There are more ways to play Fauré than just the prescriptive one. Even within the French “tradition” that Sevilla may, in some sense, be seen to inherit, the divergences between, say, Germaine Thyssens-Valentin and Marguérite Long are as marked as any musicians from any school. So there is always room for manoeuvre in this repertoire. That said, Sevilla’s performances baffle me.

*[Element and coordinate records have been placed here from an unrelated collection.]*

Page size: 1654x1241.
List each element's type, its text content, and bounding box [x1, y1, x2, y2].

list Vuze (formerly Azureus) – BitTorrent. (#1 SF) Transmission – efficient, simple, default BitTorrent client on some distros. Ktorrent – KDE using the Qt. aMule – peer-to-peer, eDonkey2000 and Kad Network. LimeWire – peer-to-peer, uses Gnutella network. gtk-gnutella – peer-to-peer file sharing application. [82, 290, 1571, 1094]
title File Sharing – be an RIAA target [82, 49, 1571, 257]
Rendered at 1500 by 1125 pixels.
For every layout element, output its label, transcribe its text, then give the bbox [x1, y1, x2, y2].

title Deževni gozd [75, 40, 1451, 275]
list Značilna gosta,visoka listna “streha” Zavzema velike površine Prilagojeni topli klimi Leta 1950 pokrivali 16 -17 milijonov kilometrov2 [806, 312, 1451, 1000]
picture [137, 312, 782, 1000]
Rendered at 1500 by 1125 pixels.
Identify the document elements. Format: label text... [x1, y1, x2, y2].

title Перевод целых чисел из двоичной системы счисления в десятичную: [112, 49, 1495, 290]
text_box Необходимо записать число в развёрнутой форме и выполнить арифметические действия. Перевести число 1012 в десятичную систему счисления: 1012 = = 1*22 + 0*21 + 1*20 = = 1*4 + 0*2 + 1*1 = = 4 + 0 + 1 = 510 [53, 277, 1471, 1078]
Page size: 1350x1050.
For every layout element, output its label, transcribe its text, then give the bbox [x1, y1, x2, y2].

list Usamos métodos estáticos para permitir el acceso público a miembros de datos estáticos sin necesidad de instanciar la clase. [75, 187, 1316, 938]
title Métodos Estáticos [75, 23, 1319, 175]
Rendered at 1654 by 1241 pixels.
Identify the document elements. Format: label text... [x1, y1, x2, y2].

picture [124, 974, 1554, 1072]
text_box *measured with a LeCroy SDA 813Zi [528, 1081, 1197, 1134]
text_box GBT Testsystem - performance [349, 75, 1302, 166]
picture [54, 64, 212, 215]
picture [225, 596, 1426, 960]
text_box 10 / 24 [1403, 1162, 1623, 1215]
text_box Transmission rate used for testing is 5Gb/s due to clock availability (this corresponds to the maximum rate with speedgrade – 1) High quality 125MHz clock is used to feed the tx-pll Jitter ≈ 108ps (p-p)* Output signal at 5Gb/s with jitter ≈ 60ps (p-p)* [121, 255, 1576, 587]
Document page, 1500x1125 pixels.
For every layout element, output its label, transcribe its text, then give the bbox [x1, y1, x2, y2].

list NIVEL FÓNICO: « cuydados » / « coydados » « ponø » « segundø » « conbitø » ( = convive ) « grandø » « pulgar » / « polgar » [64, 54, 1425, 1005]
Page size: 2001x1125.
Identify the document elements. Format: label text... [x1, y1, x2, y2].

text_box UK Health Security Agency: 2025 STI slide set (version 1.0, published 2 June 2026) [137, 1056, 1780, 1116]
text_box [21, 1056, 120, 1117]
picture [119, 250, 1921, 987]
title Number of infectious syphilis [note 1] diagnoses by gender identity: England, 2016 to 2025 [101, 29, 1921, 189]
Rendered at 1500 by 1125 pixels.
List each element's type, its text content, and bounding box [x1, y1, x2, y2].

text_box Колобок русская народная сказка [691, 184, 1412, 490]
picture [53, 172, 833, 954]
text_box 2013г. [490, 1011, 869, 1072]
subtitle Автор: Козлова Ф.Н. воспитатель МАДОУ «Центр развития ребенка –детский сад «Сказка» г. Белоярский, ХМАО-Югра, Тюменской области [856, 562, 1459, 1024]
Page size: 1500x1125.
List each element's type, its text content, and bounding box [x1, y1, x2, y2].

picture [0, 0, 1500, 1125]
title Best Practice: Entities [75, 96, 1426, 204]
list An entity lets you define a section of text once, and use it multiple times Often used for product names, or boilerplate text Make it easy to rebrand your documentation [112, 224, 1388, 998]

Things started worryingly with the little Pieces Brèves where Sevilla was outgunned, where they overlapped, by Albert Ferber’s old Saga performances, now on CD. Was a Capriccio less capricious than Sevilla’s? Was an Improvisation duller? The Nocturnes highlight the greatest problems. A rather metronomic, uninflected routine afflicts them, almost as if Sevilla has – can this be possible – no affection for them, or if he has it has long since drained away into the sands. The First has no left hand tension or colour building, the Second is absurdly done, with those opening measures sounding like catastrophic wrong notes. The voicings and rhythm of this and the Third are woeful and the fourth has no sense of fantasy or colour. Best to stop here. Turn to Thyssens-Valentin’s 1950s recordings now on Testament and all becomes miraculously alive – the poetic curve, the rhythmic vivacity, the endless colouristic sense. In a more modern, maybe smaller-scaled performance, such as by Jean-Philippe Collard the strain of fantasy and colour also run deep, far deeper than Sevilla could allow.

In the Préludes we have a familiar series of weaknesses. He makes the First sound positively elliptical, almost recondite through his phrasing – maybe Sevilla wants to probe the modernist harmonies but to me it sounds merely mannered and disjointed. The Second Prelude is mere mechanics. At the same tempo Collard brings a profusion of wit, energy and colouristic breadth. Even when Sevilla is better – say in the Third – he still doesn’t sing or elate. The masterpiece of the Thème and Variations begins relatively promisingly but soon falls away flat at the very first variation.  There’s no pointing at all.

Enough! This is a leaden, dispiriting and almost total washout. The recording is cold, the piano action noisy and the acoustic wintry. Thyssens-Valentin on Testament and Collard on French EMI will restore your spirits and warm your veins.